■ **Trecho do texto**
No trecho em que o herói sem nenhum caráter recupera a muiraquitã, presente de Cia, depois encontrada nas mãos de Pietro Pietra, percebe que a pedra não simboliza mais a sua bela, "Muiraquitã, muiraquitã de minha bela, vejo você, mas não vejo ela!" (ANDRADE, 2002: 136), é apenas uma pedra, uma metáfora de algo cristalizado, de uma cultura que nas mãos do estrangeiro, transformou-se em tradição petrificada, em uma identidade aprisionada. Mas Macunaíma não se deixa abater por esse acontecimento, continua a ser uma rede dialética de várias culturas, vários olhares.
Ao propor uma desconstrução da identidade nacional para mostrar um novo olhar, uma reconstrução identitária, Macunaíma nos apresenta uma ruptura, uma quebra de barreiras, uma metamorfose que engloba o espaço, a língua, a religião, o corpo. Macunaíma rompe com os mitos, transforma-os. A identidade do herói sem caráter é ambígua, ao mesmo tempo em que é vencedor, também é vencido.
Alguns pontos encontrados em Macunaíma:
• Personalidade compósita – mistura de várias culturas.
• Rompimento com o estabelecido – prima pela descontinuidade.
• Caracterização: índio / negro / retinto / branco.
• Narrativa sem conclusão.
• Texto aberto.
• Não objetiva a construção de uma identidade pronta ou formada.
• Objetiva a diversidade, a pluralidade, a flutuação.

■ **Desafio 1**
Copie, do texto sobre Macunaíma, a passagem que começa em "Ao propor uma" e vai até "Narrativa sem conclusão.", inclusive.

■ **Amostra de dados**
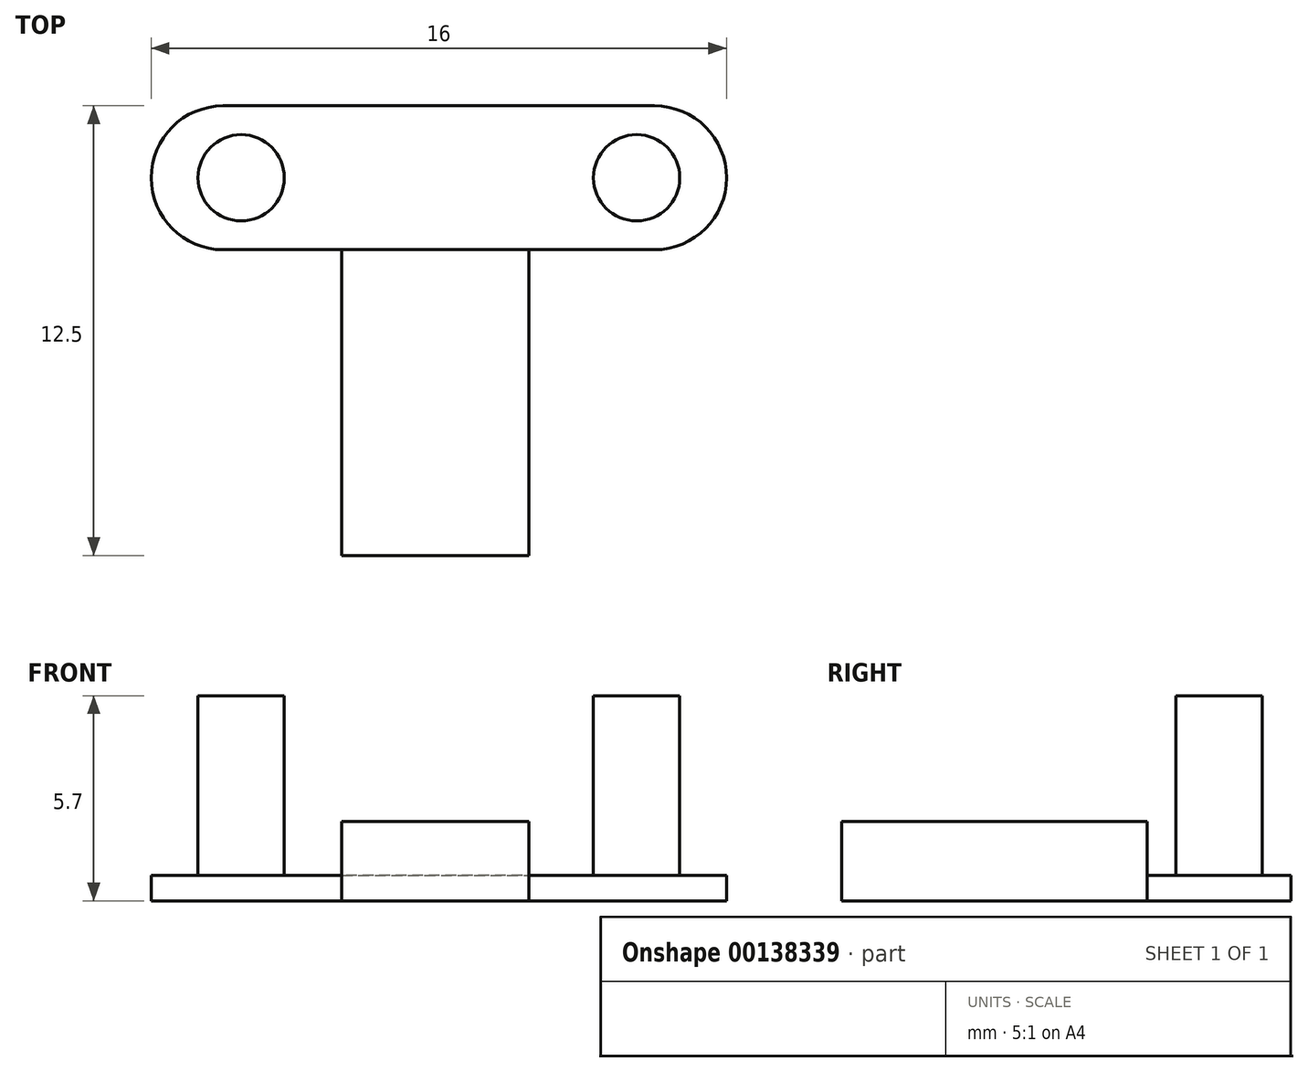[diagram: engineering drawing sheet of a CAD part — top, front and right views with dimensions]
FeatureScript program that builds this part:
annotation { "Feature Type Name" : "Feature", "Feature Type Description" : "" }
export const myFeature = defineFeature(function(context is Context, id is Id, definition is map)
    precondition{}
    {
        {
            var Q0;
            Q0=qCreatedBy(makeId("Front.planeOp"),FACE);
            var sketch = newSketch(context, id + "F0", { "sketchPlane" : qUnion([Q0])});
            skLineSegment(sketch, "E0.bottom", {"start": v(0, 0) * mm, "end": v(-5.2, 0) * mm});
            skLineSegment(sketch, "E0.top", {"start": v(0, 2.2) * mm, "end": v(-5.2, 2.2) * mm});
            skLineSegment(sketch, "E0.left", {"start": v(0, 0) * mm, "end": v(0, 2.2) * mm});
            skLineSegment(sketch, "E0.right", {"start": v(-5.2, 0) * mm, "end": v(-5.2, 2.2) * mm});
            skSolve(sketch);
        }
        {
            var Q0;
            Q0=makeQuery(id+"F0.imprint","IMPRINT",FACE,{"disambiguationData":[TD([[makeQuery(id+"F0.imprint","IMPRINT",EDGE,{"derivedFrom":sQuery(id+"F0.wireOp",EDGE,"E0.bottom")}),-1.0]])]});
            extrude(context, id + "F1", {"entities" : qUnion([Q0]), "oppositeDirection" : true, "depth" : 12.5 * mm});
        }
        {
            var Q0;
            Q0=makeQuery(id+"F1.opExtrude","SWEPT_FACE",FACE,{"disambiguationData":[OSD([sQuery(id+"F0.wireOp",EDGE,"E0.top")])]});
            var sketch = newSketch(context, id + "F2", { "sketchPlane" : qUnion([Q0])});
            skLineSegment(sketch, "E1.bottom", {"start": v(-5.2, 12.5) * mm, "end": v(0, 12.5) * mm});
            skLineSegment(sketch, "E1.top", {"start": v(-5.2, 8.5) * mm, "end": v(0, 8.5) * mm});
            skLineSegment(sketch, "E1.left", {"start": v(-5.2, 12.5) * mm, "end": v(-5.2, 8.5) * mm});
            skLineSegment(sketch, "E1.right", {"start": v(0, 12.5) * mm, "end": v(0, 8.5) * mm});
            skSolve(sketch);
        }
        {
            var Q0;
            Q0=makeQuery(id+"F2.imprint","IMPRINT",FACE,{"disambiguationData":[TD([[makeQuery(id+"F2.imprint","IMPRINT",EDGE,{"derivedFrom":sQuery(id+"F2.wireOp",EDGE,"E1.bottom")}),1.0]])]});
            extrude(context, id + "F3", {"entities" : qUnion([Q0]), "operationType" : NewBodyOperationType.ADD, "depth" : 3.5 * mm});
        }
        {
            var Q0;
            Q0=makeQuery(id+"F3.boolean.opBoolean","MERGE",FACE,{"derivedFrom":[makeQuery(id+"F1.opExtrude","SWEPT_FACE",FACE,{"disambiguationData":[OSD([sQuery(id+"F0.wireOp",EDGE,"E0.left")])]}),makeQuery(id+"F3.opExtrude","SWEPT_FACE",FACE,{"disambiguationData":[OSD([sQuery(id+"F2.wireOp",EDGE,"E1.right")])]})]});
            var sketch = newSketch(context, id + "F4", { "sketchPlane" : qUnion([Q0])});
            skLineSegment(sketch, "E2.bottom", {"start": v(12.5, 5.7) * mm, "end": v(8.5, 5.7) * mm});
            skLineSegment(sketch, "E2.top", {"start": v(12.5, 0) * mm, "end": v(8.5, 0) * mm});
            skLineSegment(sketch, "E2.left", {"start": v(12.5, 5.7) * mm, "end": v(12.5, 0) * mm});
            skLineSegment(sketch, "E2.right", {"start": v(8.5, 5.7) * mm, "end": v(8.5, 0) * mm});
            skSolve(sketch);
        }
        {
            var Q0;
            {var subQ4=sQuery(id+"F4.wireOp",EDGE,"E2.bottom");Q0=makeQuery(id+"F4.imprint","IMPRINT",FACE,{"disambiguationData":[TD([[makeQuery(id+"F4.imprint","IMPRINT",EDGE,{"derivedFrom":subQ4}),1.0]])]});}
            extrude(context, id + "F5", {"entities" : qUnion([Q0]), "operationType" : NewBodyOperationType.ADD, "oppositeDirection" : true, "depth" : 10.5 * mm, "hasSecondDirection" : true, "secondDirectionOppositeDirection" : false, "secondDirectionDepth" : 5.5 * mm});
        }
        {
            var Q0;
            Q0=makeQuery(id+"F5.boolean.opBoolean","MERGE",FACE,{"derivedFrom":[makeQuery(id+"F3.opExtrude","CAP_FACE",FACE,{"disambiguationData":[OSD([sQuery(id+"F2.wireOp",EDGE,"E1.bottom"),sQuery(id+"F2.wireOp",EDGE,"E1.top"),sQuery(id+"F2.wireOp",EDGE,"E1.left"),sQuery(id+"F2.wireOp",EDGE,"E1.right")])],"isStart":false}),makeQuery(id+"F5.opExtrude","SWEPT_FACE",FACE,{"disambiguationData":[OSD([sQuery(id+"F4.wireOp",EDGE,"E2.bottom")])]})]});
            var sketch = newSketch(context, id + "F6", { "sketchPlane" : qUnion([Q0])});
            skLineSegment(sketch, "E3", {"start": v(-10.5, 10.5) * mm, "end": v(5.5, 10.5) * mm});
            skLineSegment(sketch, "E4", {"start": v(-10.5, 10.5) * mm, "end": v(-8, 10.5) * mm});
            skLineSegment(sketch, "E5", {"start": v(5.5, 10.5) * mm, "end": v(3, 10.5) * mm});
            skCircle(sketch, "E6", {"center": v(-8, 10.5) * mm, "radius": 1.2 * mm});
            skCircle(sketch, "E7", {"center": v(3, 10.5) * mm, "radius": 1.2 * mm});
            skSolve(sketch);
        }
        {
            var Q0;
            {var subQ0=sQuery(id+"F6.wireOp",EDGE,"E4");var subQ1=sQuery(id+"F6.wireOp",EDGE,"E3");var subQ2=makeQuery(id+"F6.imprint","INTERSECT",VERTEX,{"derivedFrom":[subQ1,subQ0]});Q0=makeQuery(id+"F6.imprint","IMPRINT",FACE,{"disambiguationData":[TD([[makeQuery(id+"F6.imprint","IMPRINT",EDGE,{"disambiguationData":[TD([[subQ2,-1.0]])],"derivedFrom":subQ1}),1.0]])]});}
            var Q1;
            {var subQ0=sQuery(id+"F6.wireOp",EDGE,"E4");var subQ1=sQuery(id+"F6.wireOp",EDGE,"E3");var subQ2=makeQuery(id+"F6.imprint","INTERSECT",VERTEX,{"derivedFrom":[subQ1,subQ0]});Q1=makeQuery(id+"F6.imprint","IMPRINT",FACE,{"disambiguationData":[TD([[makeQuery(id+"F6.imprint","IMPRINT",EDGE,{"disambiguationData":[TD([[subQ2,-1.0]])],"derivedFrom":subQ1}),-1.0]])]});}
            var Q2;
            {var subQ0=sQuery(id+"F6.wireOp",EDGE,"E5");var subQ1=sQuery(id+"F6.wireOp",EDGE,"E3");var subQ2=makeQuery(id+"F6.imprint","INTERSECT",VERTEX,{"derivedFrom":[subQ1,subQ0]});Q2=makeQuery(id+"F6.imprint","IMPRINT",FACE,{"disambiguationData":[TD([[makeQuery(id+"F6.imprint","IMPRINT",EDGE,{"disambiguationData":[TD([[subQ2,1.0]])],"derivedFrom":subQ1}),-1.0]])]});}
            var Q3;
            {var subQ0=sQuery(id+"F6.wireOp",EDGE,"E5");var subQ1=sQuery(id+"F6.wireOp",EDGE,"E3");var subQ2=makeQuery(id+"F6.imprint","INTERSECT",VERTEX,{"derivedFrom":[subQ1,subQ0]});Q3=makeQuery(id+"F6.imprint","IMPRINT",FACE,{"disambiguationData":[TD([[makeQuery(id+"F6.imprint","IMPRINT",EDGE,{"disambiguationData":[TD([[subQ2,1.0]])],"derivedFrom":subQ1}),1.0]])]});}
            extrude(context, id + "F7", {"entities" : qUnion([Q0, Q1, Q2, Q3]), "operationType" : NewBodyOperationType.REMOVE, "oppositeDirection" : true, "depth" : 5 * mm});
        }
        {
            var Q0;
            Q0=makeQuery(id+"F5.opExtrude","CAP_EDGE",EDGE,{"disambiguationData":[OSD([sQuery(id+"F4.wireOp",EDGE,"E2.right")])],"isStart":true});
            var Q1;
            Q1=makeQuery(id+"F5.opExtrude","CAP_EDGE",EDGE,{"disambiguationData":[OSD([sQuery(id+"F4.wireOp",EDGE,"E2.left")])],"isStart":true});
            var Q2;
            Q2=makeQuery(id+"F5.opExtrude","CAP_EDGE",EDGE,{"disambiguationData":[OSD([sQuery(id+"F4.wireOp",EDGE,"E2.left")])],"isStart":false});
            var Q3;
            Q3=makeQuery(id+"F5.opExtrude","CAP_EDGE",EDGE,{"disambiguationData":[OSD([sQuery(id+"F4.wireOp",EDGE,"E2.right")])],"isStart":false});
            fillet(context, id + "F8", {"entities" : qUnion([Q0, Q1, Q2, Q3]), "radius" : 2 * mm, "tangentPropagation" : true, "allowEdgeOverflow" : false});
        }
    });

■ **Desafio 2**
Selecione, nos registros, todas as linhas em que aparece a palavra "newSketch".

■ **Resposta escrita 1**
Ao propor uma desconstrução da identidade nacional para mostrar um novo olhar, uma reconstrução identitária, Macunaíma nos apresenta uma ruptura, uma quebra de barreiras, uma metamorfose que engloba o espaço, a língua, a religião, o corpo. Macunaíma rompe com os mitos, transforma-os. A identidade do herói sem caráter é ambígua, ao mesmo tempo em que é vencedor, também é vencido.
Alguns pontos encontrados em Macunaíma:
• Personalidade compósita – mistura de várias culturas.
• Rompimento com o estabelecido – prima pela descontinuidade.
• Caracterização: índio / negro / retinto / branco.
• Narrativa sem conclusão.

■ **Resposta escrita 2**
            var sketch = newSketch(context, id + "F0", { "sketchPlane" : qUnion([Q0])});
            var sketch = newSketch(context, id + "F2", { "sketchPlane" : qUnion([Q0])});
            var sketch = newSketch(context, id + "F4", { "sketchPlane" : qUnion([Q0])});
            var sketch = newSketch(context, id + "F6", { "sketchPlane" : qUnion([Q0])});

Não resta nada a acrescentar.